Revolutionizing Fuel Cell Analysis: AI-Based Technology for Carbon Fibre Paper Microstructure
Key Ideas
- Dr Chi-Young Jung's research team at KIER developed a rapid analysis method for carbon fibre paper in fuel cells, 100 times faster than existing methods.
- The AI-based technology uses X-ray diagnostics to analyze the microstructure, enabling real-time condition diagnosis without damaging the sample.
- By training a machine learning algorithm with 5,000 images, the team achieved over 98% accuracy in predicting the 3D distribution of carbon fibre paper components.
- The study's findings not only improve fuel cell efficiency but also provide insights into design factors affecting performance, offering an ideal design plan for future enhancements.
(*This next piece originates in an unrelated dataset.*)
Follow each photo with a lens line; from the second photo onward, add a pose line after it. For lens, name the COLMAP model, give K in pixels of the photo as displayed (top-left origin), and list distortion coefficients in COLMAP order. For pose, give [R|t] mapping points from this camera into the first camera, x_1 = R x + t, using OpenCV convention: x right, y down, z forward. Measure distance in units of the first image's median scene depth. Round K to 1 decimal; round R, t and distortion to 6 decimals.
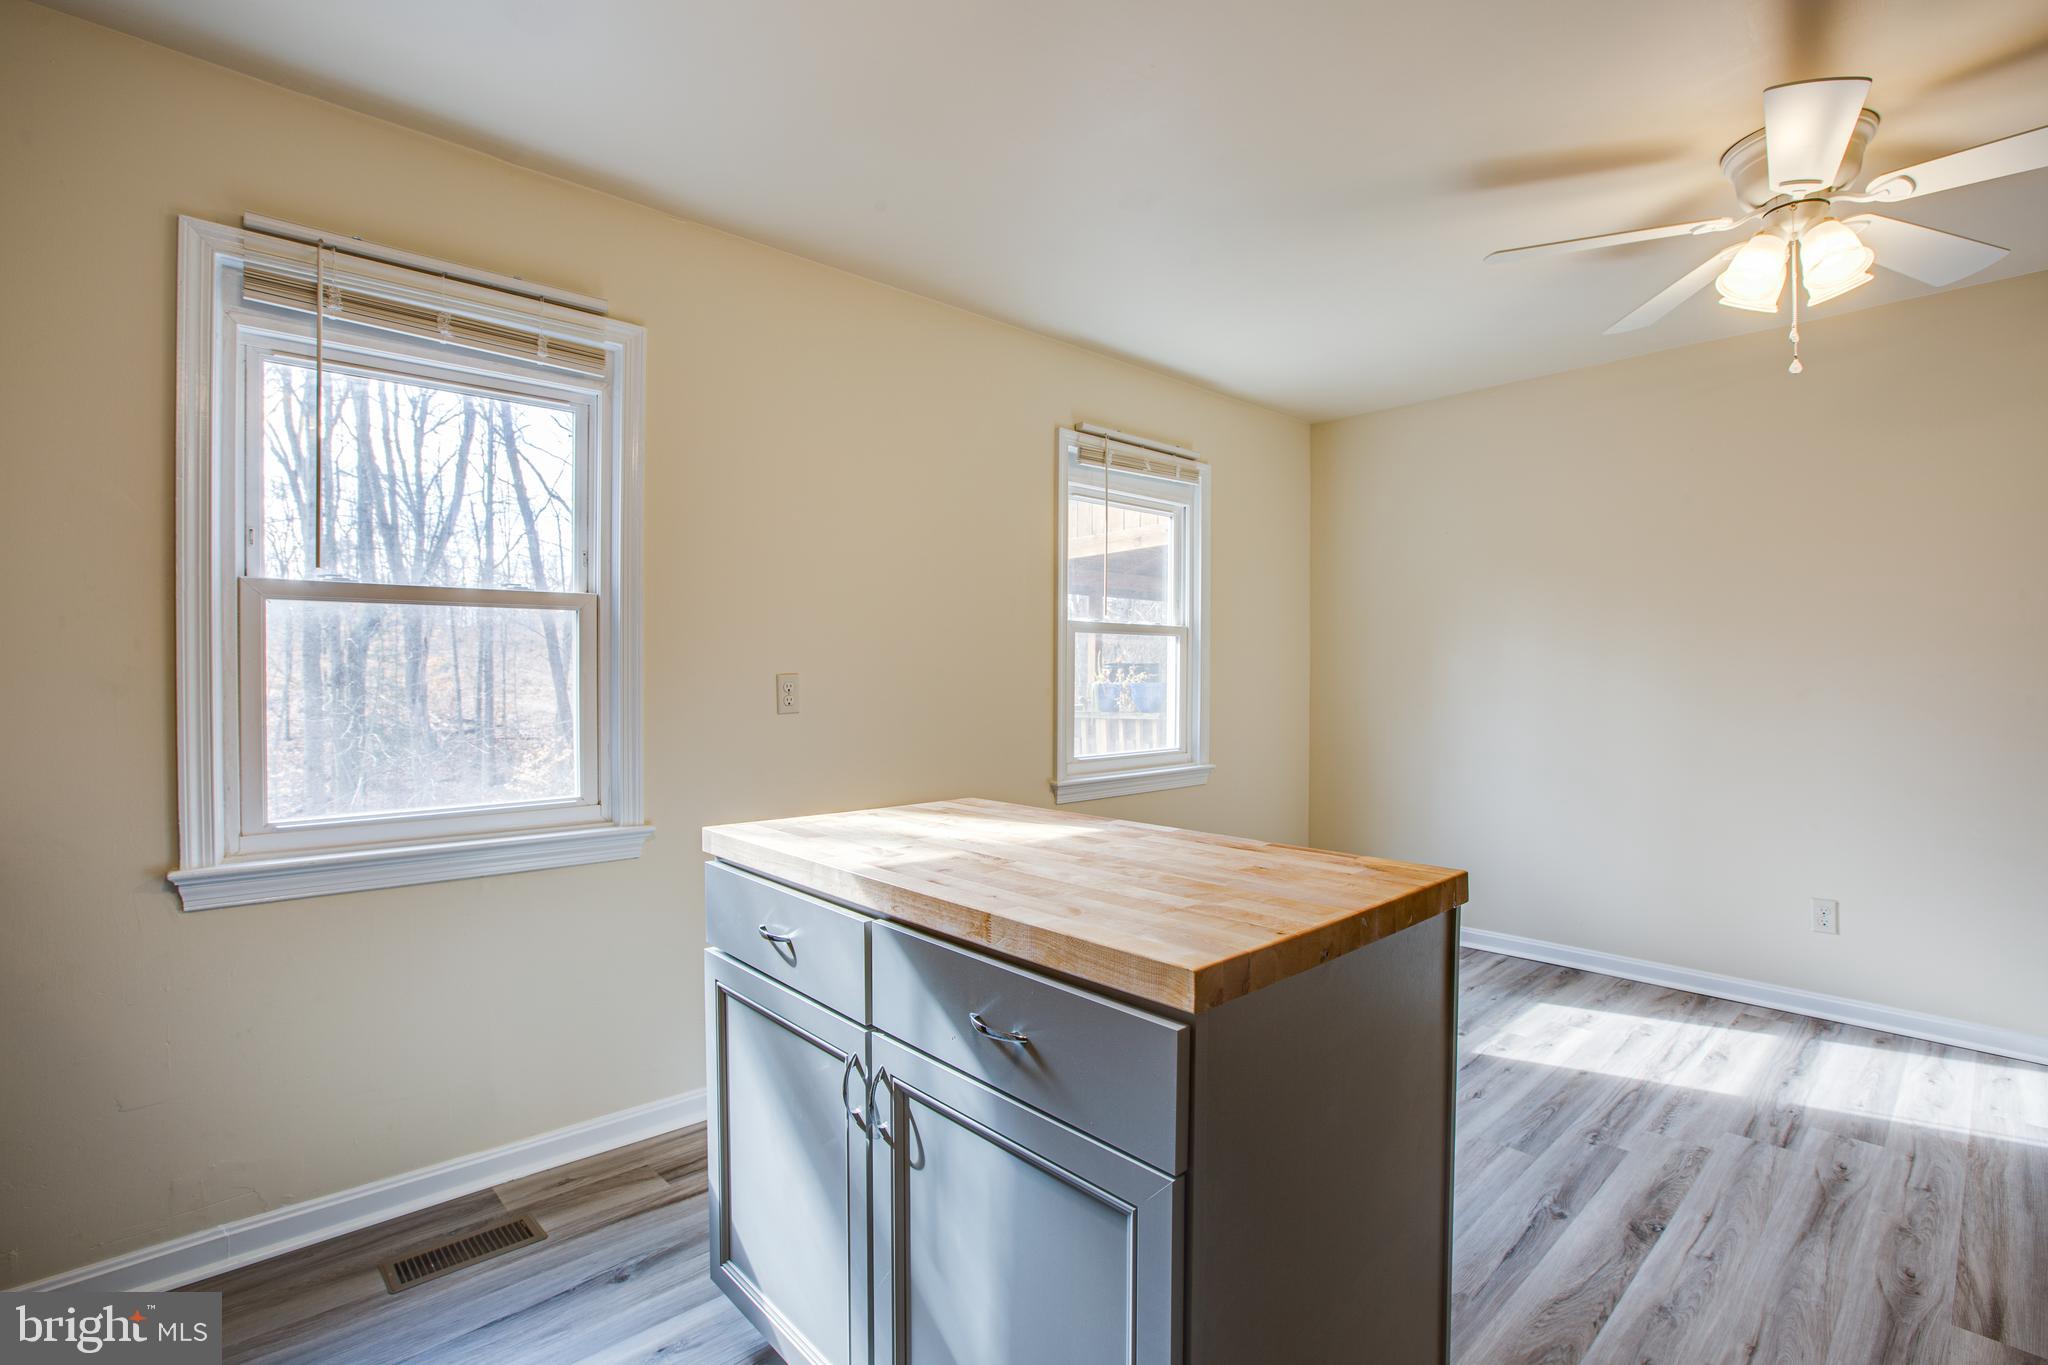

Dr Chi-Young Jung and the Hydrogen Research & Demonstration Center at KIER introduced a groundbreaking technology for analyzing carbon fibre paper in fuel cells with unprecedented speed and precision. The traditional methods for assessing the microstructure of carbon fibre paper in fuel cells were time-consuming and damaging to the sample. To overcome these limitations, the research team developed an AI-based model that utilizes X-ray diagnostics to analyze the paper's microstructure in real-time without the need for electron microscopes. By training a machine learning algorithm with thousands of images, they achieved remarkable accuracy in predicting the distribution of key components. This advancement not only allows for quick identification of performance degradation causes but also facilitates the comparison of the paper's initial and current states. The study also delved into how design factors impact fuel cell performance, leading to the extraction of optimal parameters and proposing an improved design plan. Dr Chi-Young Jung emphasized the significance of the study in enhancing analysis technology and its practical applicability to various energy-related fields. Funded by KIER, the research was published in Applied Energy, marking a significant milestone in fuel cell research.